▸ **Work required**: Using the records below, quote only the span that opens with the line containing "potted plant: none [762,295,818,371]" and closes with the line containing "magazine: none [87,228,152,260]", exactly and inclusively.

□ □ □

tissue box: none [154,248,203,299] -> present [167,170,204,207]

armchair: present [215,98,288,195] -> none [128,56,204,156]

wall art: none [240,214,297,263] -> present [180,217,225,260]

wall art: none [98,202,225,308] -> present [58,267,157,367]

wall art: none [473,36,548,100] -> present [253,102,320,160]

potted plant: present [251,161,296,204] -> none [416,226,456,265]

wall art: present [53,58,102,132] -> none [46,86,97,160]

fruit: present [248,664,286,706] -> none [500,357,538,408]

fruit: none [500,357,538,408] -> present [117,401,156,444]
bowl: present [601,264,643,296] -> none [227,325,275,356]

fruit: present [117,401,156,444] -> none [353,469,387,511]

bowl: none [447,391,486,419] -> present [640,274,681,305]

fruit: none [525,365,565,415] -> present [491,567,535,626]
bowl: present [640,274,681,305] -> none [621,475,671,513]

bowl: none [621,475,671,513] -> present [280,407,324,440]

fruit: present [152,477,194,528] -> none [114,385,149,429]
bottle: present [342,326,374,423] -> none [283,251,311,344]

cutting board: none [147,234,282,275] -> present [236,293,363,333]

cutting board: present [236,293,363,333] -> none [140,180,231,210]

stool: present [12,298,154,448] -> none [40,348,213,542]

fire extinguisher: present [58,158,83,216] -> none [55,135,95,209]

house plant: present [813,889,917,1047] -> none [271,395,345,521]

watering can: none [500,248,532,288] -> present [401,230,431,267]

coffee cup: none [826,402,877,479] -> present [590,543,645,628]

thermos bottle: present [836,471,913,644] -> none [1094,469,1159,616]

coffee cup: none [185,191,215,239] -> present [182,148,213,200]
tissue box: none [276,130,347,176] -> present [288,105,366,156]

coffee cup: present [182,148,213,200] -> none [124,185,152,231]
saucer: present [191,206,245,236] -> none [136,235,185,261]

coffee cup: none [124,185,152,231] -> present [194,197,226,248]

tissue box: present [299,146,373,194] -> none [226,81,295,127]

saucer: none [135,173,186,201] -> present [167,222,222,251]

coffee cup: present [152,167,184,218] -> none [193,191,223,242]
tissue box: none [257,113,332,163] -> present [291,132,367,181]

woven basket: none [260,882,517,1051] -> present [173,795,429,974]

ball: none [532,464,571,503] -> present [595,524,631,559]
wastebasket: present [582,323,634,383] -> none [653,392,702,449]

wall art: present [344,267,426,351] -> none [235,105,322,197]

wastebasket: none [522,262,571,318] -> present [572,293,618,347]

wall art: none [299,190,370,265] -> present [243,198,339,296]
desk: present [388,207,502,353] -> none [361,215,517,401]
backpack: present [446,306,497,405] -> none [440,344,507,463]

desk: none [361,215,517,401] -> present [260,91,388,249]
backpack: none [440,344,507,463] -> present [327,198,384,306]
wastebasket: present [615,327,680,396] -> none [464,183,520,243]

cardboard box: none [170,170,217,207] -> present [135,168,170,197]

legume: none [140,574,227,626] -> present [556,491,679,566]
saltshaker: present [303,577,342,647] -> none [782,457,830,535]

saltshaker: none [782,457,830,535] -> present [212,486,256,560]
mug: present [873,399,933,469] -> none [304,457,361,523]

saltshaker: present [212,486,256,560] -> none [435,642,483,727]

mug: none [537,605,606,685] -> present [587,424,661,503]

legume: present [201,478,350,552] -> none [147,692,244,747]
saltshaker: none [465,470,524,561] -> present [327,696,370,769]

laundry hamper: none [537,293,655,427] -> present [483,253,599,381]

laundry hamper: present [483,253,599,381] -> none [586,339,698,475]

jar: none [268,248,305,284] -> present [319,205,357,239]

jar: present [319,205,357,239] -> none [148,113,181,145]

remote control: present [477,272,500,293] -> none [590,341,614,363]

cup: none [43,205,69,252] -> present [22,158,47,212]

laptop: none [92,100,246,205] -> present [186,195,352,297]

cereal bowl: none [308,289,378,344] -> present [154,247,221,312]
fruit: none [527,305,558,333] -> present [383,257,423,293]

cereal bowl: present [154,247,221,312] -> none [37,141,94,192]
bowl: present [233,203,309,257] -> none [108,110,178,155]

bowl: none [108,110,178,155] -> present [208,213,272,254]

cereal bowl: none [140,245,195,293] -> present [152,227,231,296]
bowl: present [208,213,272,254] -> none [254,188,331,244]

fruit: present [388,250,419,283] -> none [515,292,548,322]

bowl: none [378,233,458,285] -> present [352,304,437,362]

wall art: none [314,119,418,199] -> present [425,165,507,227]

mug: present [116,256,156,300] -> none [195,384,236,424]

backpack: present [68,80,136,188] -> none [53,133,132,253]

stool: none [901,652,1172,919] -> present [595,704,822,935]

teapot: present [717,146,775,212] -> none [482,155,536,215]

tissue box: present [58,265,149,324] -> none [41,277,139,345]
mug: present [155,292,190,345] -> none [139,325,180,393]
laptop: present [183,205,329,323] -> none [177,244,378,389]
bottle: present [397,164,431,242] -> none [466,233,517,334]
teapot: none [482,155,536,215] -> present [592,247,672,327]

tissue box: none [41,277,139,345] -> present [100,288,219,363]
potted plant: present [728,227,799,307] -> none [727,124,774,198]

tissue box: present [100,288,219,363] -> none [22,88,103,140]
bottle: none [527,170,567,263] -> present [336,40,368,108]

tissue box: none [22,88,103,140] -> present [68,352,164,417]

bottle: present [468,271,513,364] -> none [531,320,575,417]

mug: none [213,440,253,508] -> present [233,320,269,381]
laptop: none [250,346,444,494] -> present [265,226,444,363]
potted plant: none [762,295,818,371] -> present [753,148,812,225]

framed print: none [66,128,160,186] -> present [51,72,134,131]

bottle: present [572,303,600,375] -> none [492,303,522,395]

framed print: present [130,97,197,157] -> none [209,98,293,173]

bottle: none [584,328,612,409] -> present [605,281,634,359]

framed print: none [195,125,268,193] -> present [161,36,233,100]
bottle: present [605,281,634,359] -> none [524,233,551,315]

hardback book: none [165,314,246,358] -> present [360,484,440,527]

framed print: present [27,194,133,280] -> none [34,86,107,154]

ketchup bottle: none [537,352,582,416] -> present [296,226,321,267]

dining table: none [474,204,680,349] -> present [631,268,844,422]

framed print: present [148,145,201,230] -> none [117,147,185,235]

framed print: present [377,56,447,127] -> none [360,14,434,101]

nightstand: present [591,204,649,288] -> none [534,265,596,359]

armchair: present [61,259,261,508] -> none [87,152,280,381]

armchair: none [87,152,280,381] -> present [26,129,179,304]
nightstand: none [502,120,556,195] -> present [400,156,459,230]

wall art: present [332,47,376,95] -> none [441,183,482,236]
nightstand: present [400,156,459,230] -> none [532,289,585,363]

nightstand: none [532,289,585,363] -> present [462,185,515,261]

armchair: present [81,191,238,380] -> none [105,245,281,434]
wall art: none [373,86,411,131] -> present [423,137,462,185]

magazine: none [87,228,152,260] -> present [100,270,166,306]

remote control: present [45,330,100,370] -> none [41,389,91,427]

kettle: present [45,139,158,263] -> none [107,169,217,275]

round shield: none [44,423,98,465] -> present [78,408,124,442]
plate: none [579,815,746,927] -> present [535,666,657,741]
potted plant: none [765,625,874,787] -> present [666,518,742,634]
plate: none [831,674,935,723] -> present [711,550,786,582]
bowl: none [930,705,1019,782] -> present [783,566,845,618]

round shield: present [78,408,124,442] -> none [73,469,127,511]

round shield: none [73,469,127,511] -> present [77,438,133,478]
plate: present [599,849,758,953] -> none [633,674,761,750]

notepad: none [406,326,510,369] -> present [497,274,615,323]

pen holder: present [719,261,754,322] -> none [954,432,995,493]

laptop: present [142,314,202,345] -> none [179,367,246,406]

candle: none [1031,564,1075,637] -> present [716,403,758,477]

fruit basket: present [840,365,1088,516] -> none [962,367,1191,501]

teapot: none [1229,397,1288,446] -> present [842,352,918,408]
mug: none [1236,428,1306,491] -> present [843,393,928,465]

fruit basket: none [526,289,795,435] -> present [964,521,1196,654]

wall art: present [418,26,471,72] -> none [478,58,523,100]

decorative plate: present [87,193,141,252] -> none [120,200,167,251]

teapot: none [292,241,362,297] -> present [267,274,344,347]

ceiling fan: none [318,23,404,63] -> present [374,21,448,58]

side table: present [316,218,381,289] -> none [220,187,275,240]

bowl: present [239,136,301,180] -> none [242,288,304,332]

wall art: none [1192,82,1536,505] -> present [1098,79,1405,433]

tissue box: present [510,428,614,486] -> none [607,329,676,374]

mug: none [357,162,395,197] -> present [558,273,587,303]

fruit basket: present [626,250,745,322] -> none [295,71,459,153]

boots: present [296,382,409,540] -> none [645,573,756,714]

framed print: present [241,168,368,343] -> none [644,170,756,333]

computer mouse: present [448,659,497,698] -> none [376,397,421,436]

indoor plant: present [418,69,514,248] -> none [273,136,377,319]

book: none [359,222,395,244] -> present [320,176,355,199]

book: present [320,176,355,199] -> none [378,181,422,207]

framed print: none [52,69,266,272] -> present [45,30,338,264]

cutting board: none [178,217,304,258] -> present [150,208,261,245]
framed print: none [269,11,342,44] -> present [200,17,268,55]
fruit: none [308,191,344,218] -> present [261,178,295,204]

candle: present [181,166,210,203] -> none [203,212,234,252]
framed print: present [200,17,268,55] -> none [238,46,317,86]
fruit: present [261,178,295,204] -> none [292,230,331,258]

□ □ □

▸ **Exercise answer**:
potted plant: none [762,295,818,371] -> present [753,148,812,225]

framed print: none [66,128,160,186] -> present [51,72,134,131]

bottle: present [572,303,600,375] -> none [492,303,522,395]

framed print: present [130,97,197,157] -> none [209,98,293,173]

bottle: none [584,328,612,409] -> present [605,281,634,359]

framed print: none [195,125,268,193] -> present [161,36,233,100]
bottle: present [605,281,634,359] -> none [524,233,551,315]

hardback book: none [165,314,246,358] -> present [360,484,440,527]

framed print: present [27,194,133,280] -> none [34,86,107,154]

ketchup bottle: none [537,352,582,416] -> present [296,226,321,267]

dining table: none [474,204,680,349] -> present [631,268,844,422]

framed print: present [148,145,201,230] -> none [117,147,185,235]

framed print: present [377,56,447,127] -> none [360,14,434,101]

nightstand: present [591,204,649,288] -> none [534,265,596,359]

armchair: present [61,259,261,508] -> none [87,152,280,381]

armchair: none [87,152,280,381] -> present [26,129,179,304]
nightstand: none [502,120,556,195] -> present [400,156,459,230]

wall art: present [332,47,376,95] -> none [441,183,482,236]
nightstand: present [400,156,459,230] -> none [532,289,585,363]

nightstand: none [532,289,585,363] -> present [462,185,515,261]

armchair: present [81,191,238,380] -> none [105,245,281,434]
wall art: none [373,86,411,131] -> present [423,137,462,185]

magazine: none [87,228,152,260] -> present [100,270,166,306]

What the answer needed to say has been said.